WHAT THE TASK REQUIRES> Reproduce each of the following lines verbatim, preserving every character, space, and mark of punctuation.

Start of SOURCE RECORDS

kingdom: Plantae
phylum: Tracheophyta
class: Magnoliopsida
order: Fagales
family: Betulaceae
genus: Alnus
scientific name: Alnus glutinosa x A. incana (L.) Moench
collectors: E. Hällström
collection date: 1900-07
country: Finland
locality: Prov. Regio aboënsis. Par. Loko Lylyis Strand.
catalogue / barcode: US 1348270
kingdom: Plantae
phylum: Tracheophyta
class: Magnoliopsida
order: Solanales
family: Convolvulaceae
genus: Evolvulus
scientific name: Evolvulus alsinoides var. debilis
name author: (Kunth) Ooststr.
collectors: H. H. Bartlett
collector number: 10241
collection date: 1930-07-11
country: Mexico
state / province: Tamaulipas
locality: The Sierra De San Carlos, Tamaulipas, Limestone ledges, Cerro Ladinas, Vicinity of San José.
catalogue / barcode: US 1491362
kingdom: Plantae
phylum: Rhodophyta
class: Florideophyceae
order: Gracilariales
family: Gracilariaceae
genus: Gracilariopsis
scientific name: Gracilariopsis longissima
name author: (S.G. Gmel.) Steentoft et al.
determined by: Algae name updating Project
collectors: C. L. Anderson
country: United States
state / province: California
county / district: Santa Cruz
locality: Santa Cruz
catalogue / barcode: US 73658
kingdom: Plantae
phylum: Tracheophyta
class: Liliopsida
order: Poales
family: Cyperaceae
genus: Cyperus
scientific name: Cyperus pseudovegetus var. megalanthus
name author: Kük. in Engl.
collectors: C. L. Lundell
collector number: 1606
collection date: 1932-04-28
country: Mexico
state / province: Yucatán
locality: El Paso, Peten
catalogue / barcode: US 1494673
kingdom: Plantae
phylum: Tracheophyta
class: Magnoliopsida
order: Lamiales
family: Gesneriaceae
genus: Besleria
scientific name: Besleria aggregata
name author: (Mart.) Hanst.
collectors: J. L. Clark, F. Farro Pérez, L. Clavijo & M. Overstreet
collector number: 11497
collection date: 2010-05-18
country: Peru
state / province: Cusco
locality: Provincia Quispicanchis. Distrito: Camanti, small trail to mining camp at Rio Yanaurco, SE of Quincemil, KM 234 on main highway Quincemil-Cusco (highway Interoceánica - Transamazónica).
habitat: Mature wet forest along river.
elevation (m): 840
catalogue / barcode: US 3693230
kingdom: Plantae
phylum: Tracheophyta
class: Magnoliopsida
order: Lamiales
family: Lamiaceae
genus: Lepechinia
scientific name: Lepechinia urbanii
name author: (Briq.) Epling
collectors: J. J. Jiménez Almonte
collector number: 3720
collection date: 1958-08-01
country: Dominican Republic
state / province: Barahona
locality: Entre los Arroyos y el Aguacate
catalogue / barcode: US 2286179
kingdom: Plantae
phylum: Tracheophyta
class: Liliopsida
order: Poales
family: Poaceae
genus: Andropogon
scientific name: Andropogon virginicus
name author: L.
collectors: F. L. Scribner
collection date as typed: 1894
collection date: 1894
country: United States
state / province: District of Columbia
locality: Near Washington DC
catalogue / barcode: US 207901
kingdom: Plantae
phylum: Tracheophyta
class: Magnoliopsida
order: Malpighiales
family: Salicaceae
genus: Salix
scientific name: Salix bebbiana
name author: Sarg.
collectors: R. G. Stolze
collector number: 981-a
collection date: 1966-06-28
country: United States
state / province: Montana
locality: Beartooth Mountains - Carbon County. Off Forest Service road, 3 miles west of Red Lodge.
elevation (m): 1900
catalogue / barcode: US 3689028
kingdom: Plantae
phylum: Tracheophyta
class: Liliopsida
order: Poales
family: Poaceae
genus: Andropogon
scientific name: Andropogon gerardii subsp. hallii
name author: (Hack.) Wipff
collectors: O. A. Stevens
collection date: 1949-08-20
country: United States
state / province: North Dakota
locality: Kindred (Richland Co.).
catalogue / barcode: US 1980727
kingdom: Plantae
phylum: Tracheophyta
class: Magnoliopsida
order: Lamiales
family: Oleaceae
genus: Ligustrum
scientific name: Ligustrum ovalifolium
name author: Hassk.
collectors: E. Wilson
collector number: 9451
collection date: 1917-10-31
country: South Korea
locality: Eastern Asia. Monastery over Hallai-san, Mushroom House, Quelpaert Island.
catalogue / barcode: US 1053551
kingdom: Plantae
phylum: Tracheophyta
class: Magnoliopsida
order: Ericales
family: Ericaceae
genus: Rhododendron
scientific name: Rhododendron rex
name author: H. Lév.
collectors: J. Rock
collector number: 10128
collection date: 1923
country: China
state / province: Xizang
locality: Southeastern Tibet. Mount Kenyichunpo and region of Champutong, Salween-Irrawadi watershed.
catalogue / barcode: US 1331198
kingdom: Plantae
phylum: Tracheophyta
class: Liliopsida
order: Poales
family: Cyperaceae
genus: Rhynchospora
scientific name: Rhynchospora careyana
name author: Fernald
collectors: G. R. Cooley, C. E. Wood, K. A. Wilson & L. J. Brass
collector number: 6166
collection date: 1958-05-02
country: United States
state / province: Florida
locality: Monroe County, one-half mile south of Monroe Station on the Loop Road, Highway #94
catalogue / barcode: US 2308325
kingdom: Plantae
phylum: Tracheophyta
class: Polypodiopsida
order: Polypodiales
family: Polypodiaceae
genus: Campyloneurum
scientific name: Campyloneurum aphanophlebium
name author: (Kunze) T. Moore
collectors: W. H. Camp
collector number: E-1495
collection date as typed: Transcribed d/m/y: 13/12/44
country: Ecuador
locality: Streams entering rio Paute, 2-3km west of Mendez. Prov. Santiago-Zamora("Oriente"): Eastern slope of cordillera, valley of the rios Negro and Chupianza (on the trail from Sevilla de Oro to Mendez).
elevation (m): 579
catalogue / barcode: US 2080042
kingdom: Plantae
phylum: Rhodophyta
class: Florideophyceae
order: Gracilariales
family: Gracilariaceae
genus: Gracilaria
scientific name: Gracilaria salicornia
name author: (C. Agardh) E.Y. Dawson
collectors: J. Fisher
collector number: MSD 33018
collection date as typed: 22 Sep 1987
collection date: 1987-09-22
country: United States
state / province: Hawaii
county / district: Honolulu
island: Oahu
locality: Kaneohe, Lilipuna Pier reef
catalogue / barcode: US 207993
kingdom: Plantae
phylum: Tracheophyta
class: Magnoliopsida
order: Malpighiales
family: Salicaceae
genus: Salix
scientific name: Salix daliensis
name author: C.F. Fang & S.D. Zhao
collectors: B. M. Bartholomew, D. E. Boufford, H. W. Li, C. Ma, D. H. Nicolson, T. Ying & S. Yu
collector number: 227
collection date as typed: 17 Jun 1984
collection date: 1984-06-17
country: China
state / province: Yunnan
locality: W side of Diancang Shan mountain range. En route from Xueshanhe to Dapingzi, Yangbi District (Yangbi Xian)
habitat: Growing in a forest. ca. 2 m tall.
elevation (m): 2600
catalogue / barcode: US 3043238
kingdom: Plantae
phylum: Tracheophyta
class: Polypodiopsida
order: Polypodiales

End of SOURCE RECORDS

OUTPUT OF THE EXERCISE>
kingdom: Plantae
phylum: Tracheophyta
class: Magnoliopsida
order: Fagales
family: Betulaceae
genus: Alnus
scientific name: Alnus glutinosa x A. incana (L.) Moench
collectors: E. Hällström
collection date: 1900-07
country: Finland
locality: Prov. Regio aboënsis. Par. Loko Lylyis Strand.
catalogue / barcode: US 1348270
kingdom: Plantae
phylum: Tracheophyta
class: Magnoliopsida
order: Solanales
family: Convolvulaceae
genus: Evolvulus
scientific name: Evolvulus alsinoides var. debilis
name author: (Kunth) Ooststr.
collectors: H. H. Bartlett
collector number: 10241
collection date: 1930-07-11
country: Mexico
state / province: Tamaulipas
locality: The Sierra De San Carlos, Tamaulipas, Limestone ledges, Cerro Ladinas, Vicinity of San José.
catalogue / barcode: US 1491362
kingdom: Plantae
phylum: Rhodophyta
class: Florideophyceae
order: Gracilariales
family: Gracilariaceae
genus: Gracilariopsis
scientific name: Gracilariopsis longissima
name author: (S.G. Gmel.) Steentoft et al.
determined by: Algae name updating Project
collectors: C. L. Anderson
country: United States
state / province: California
county / district: Santa Cruz
locality: Santa Cruz
catalogue / barcode: US 73658
kingdom: Plantae
phylum: Tracheophyta
class: Liliopsida
order: Poales
family: Cyperaceae
genus: Cyperus
scientific name: Cyperus pseudovegetus var. megalanthus
name author: Kük. in Engl.
collectors: C. L. Lundell
collector number: 1606
collection date: 1932-04-28
country: Mexico
state / province: Yucatán
locality: El Paso, Peten
catalogue / barcode: US 1494673
kingdom: Plantae
phylum: Tracheophyta
class: Magnoliopsida
order: Lamiales
family: Gesneriaceae
genus: Besleria
scientific name: Besleria aggregata
name author: (Mart.) Hanst.
collectors: J. L. Clark, F. Farro Pérez, L. Clavijo & M. Overstreet
collector number: 11497
collection date: 2010-05-18
country: Peru
state / province: Cusco
locality: Provincia Quispicanchis. Distrito: Camanti, small trail to mining camp at Rio Yanaurco, SE of Quincemil, KM 234 on main highway Quincemil-Cusco (highway Interoceánica - Transamazónica).
habitat: Mature wet forest along river.
elevation (m): 840
catalogue / barcode: US 3693230
kingdom: Plantae
phylum: Tracheophyta
class: Magnoliopsida
order: Lamiales
family: Lamiaceae
genus: Lepechinia
scientific name: Lepechinia urbanii
name author: (Briq.) Epling
collectors: J. J. Jiménez Almonte
collector number: 3720
collection date: 1958-08-01
country: Dominican Republic
state / province: Barahona
locality: Entre los Arroyos y el Aguacate
catalogue / barcode: US 2286179
kingdom: Plantae
phylum: Tracheophyta
class: Liliopsida
order: Poales
family: Poaceae
genus: Andropogon
scientific name: Andropogon virginicus
name author: L.
collectors: F. L. Scribner
collection date as typed: 1894
collection date: 1894
country: United States
state / province: District of Columbia
locality: Near Washington DC
catalogue / barcode: US 207901
kingdom: Plantae
phylum: Tracheophyta
class: Magnoliopsida
order: Malpighiales
family: Salicaceae
genus: Salix
scientific name: Salix bebbiana
name author: Sarg.
collectors: R. G. Stolze
collector number: 981-a
collection date: 1966-06-28
country: United States
state / province: Montana
locality: Beartooth Mountains - Carbon County. Off Forest Service road, 3 miles west of Red Lodge.
elevation (m): 1900
catalogue / barcode: US 3689028
kingdom: Plantae
phylum: Tracheophyta
class: Liliopsida
order: Poales
family: Poaceae
genus: Andropogon
scientific name: Andropogon gerardii subsp. hallii
name author: (Hack.) Wipff
collectors: O. A. Stevens
collection date: 1949-08-20
country: United States
state / province: North Dakota
locality: Kindred (Richland Co.).
catalogue / barcode: US 1980727
kingdom: Plantae
phylum: Tracheophyta
class: Magnoliopsida
order: Lamiales
family: Oleaceae
genus: Ligustrum
scientific name: Ligustrum ovalifolium
name author: Hassk.
collectors: E. Wilson
collector number: 9451
collection date: 1917-10-31
country: South Korea
locality: Eastern Asia. Monastery over Hallai-san, Mushroom House, Quelpaert Island.
catalogue / barcode: US 1053551
kingdom: Plantae
phylum: Tracheophyta
class: Magnoliopsida
order: Ericales
family: Ericaceae
genus: Rhododendron
scientific name: Rhododendron rex
name author: H. Lév.
collectors: J. Rock
collector number: 10128
collection date: 1923
country: China
state / province: Xizang
locality: Southeastern Tibet. Mount Kenyichunpo and region of Champutong, Salween-Irrawadi watershed.
catalogue / barcode: US 1331198
kingdom: Plantae
phylum: Tracheophyta
class: Liliopsida
order: Poales
family: Cyperaceae
genus: Rhynchospora
scientific name: Rhynchospora careyana
name author: Fernald
collectors: G. R. Cooley, C. E. Wood, K. A. Wilson & L. J. Brass
collector number: 6166
collection date: 1958-05-02
country: United States
state / province: Florida
locality: Monroe County, one-half mile south of Monroe Station on the Loop Road, Highway #94
catalogue / barcode: US 2308325
kingdom: Plantae
phylum: Tracheophyta
class: Polypodiopsida
order: Polypodiales
family: Polypodiaceae
genus: Campyloneurum
scientific name: Campyloneurum aphanophlebium
name author: (Kunze) T. Moore
collectors: W. H. Camp
collector number: E-1495
collection date as typed: Transcribed d/m/y: 13/12/44
country: Ecuador
locality: Streams entering rio Paute, 2-3km west of Mendez. Prov. Santiago-Zamora("Oriente"): Eastern slope of cordillera, valley of the rios Negro and Chupianza (on the trail from Sevilla de Oro to Mendez).
elevation (m): 579
catalogue / barcode: US 2080042
kingdom: Plantae
phylum: Rhodophyta
class: Florideophyceae
order: Gracilariales
family: Gracilariaceae
genus: Gracilaria
scientific name: Gracilaria salicornia
name author: (C. Agardh) E.Y. Dawson
collectors: J. Fisher
collector number: MSD 33018
collection date as typed: 22 Sep 1987
collection date: 1987-09-22
country: United States
state / province: Hawaii
county / district: Honolulu
island: Oahu
locality: Kaneohe, Lilipuna Pier reef
catalogue / barcode: US 207993
kingdom: Plantae
phylum: Tracheophyta
class: Magnoliopsida
order: Malpighiales
family: Salicaceae
genus: Salix
scientific name: Salix daliensis
name author: C.F. Fang & S.D. Zhao
collectors: B. M. Bartholomew, D. E. Boufford, H. W. Li, C. Ma, D. H. Nicolson, T. Ying & S. Yu
collector number: 227
collection date as typed: 17 Jun 1984
collection date: 1984-06-17
country: China
state / province: Yunnan
locality: W side of Diancang Shan mountain range. En route from Xueshanhe to Dapingzi, Yangbi District (Yangbi Xian)
habitat: Growing in a forest. ca. 2 m tall.
elevation (m): 2600
catalogue / barcode: US 3043238
kingdom: Plantae
phylum: Tracheophyta
class: Polypodiopsida
order: Polypodiales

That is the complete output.